There was one non-corella among the feathered features. A cormorant that must have been doing some early morning fishing sat on a branch, drying its wings.

A cormorant drying its wings


On the far shore, opposite where I stood, the beach was covered with freshwater crocodiles. A few others floated in the water nearby. Last night, when Belinda and I had gone swimming, we had seen just a couple of freshies a fair bit up the gorge, but now that I saw how many there were, I’m not sure I’d so happily jump in the water with them all. Just a bit daunting to see so many.

Freshwater crocodiles lined the opposite shore


Butterflies and dragonflies fluttered and perched everywhere. Some dragonflies were bright red, others were vivid blue. The butterflies were white with black or brown with white and purple. Actually, we’ve seen numerous butterflies everywhere up here. They have been a great delight to me. The brown butterflies I was seeing today were now familiar companions, having appeared many places—there were dozens at Tunnel Creek in particular. But I have also seen black and electric blue, yellow, orange with black, and white beauties as we’ve crossed the region. Wonderful.
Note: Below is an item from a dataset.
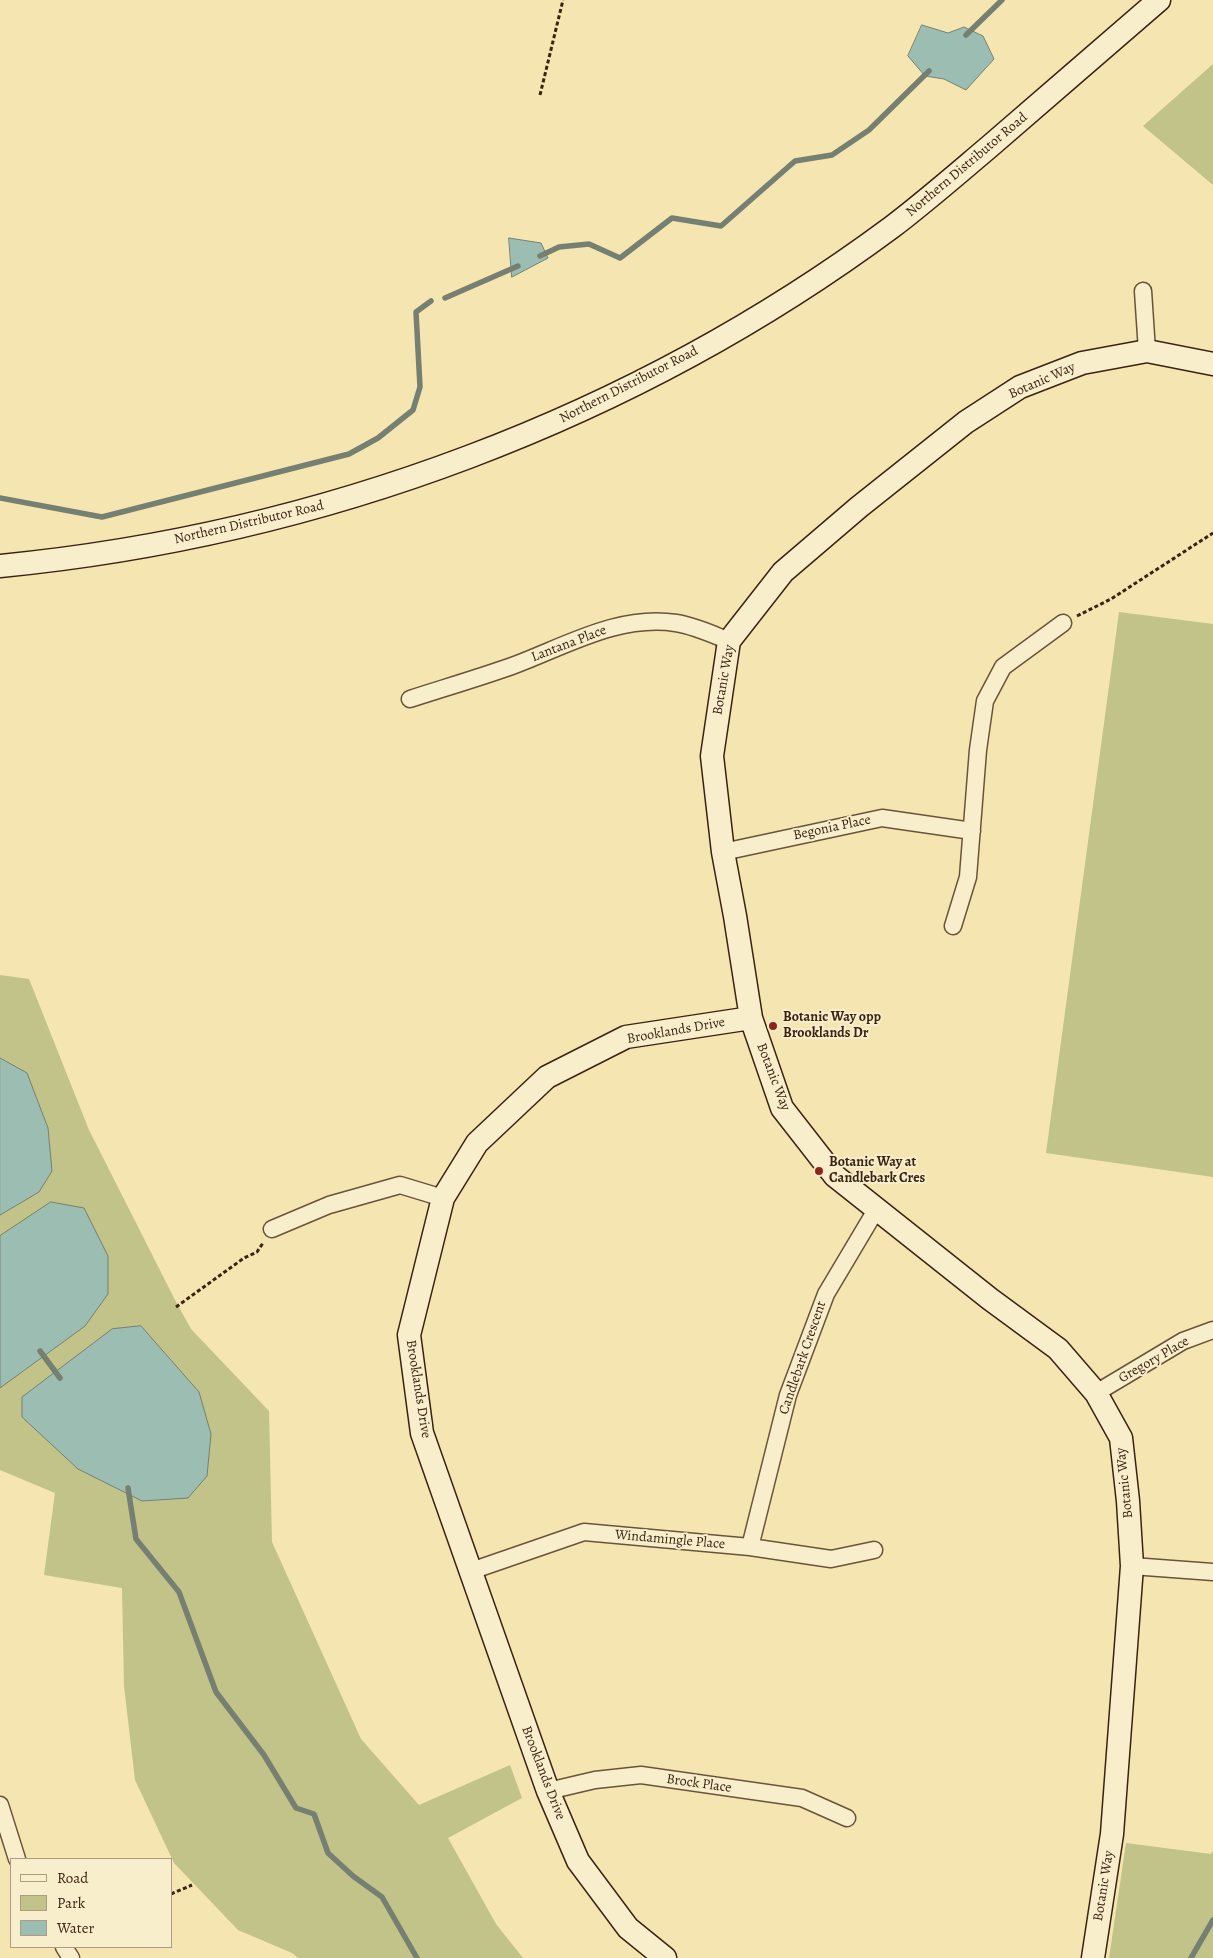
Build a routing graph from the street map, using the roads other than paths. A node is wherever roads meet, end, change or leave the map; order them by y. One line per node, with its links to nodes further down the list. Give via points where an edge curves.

I photographed a lot of things I shot yesterday, but the light is different now. Plus this is a place of such astonishing and strange beauty, I wanted to take as much of it with me as possible, even if just on film. Perhaps it is because it is the last day of the tour that I am being so prolific with my photos—sort of a way of holding on to the place.
By 9:15, I was back in camp. We packed up all our gear, and by 10am, we were on the road. Sigh.

Another blazing hot, crystal-clear morning. As we sped along the road to Derby, the boabs became more numerous. Most of these delightfully strange trees stand alone, but occasionally they occur in little “groves” of four or five trees—probably youngsters sprung up from seeds dropped by the parent tree. Over time, the central or largest boab has pushed the others over simply by getting so huge in girth that it “wins.” Or sometimes, if the boabs are similar in size, it looks like they’re dancing in a ring, and leaning way back.

A lot of short, uninteresting-looking scrub and flat land now surrounded us, as we approached Derby. This is not the most scenic part of the trip. Recent burn-off made some bits look really desolate. Litter and telephone poles were our first indications that we were approaching civilization.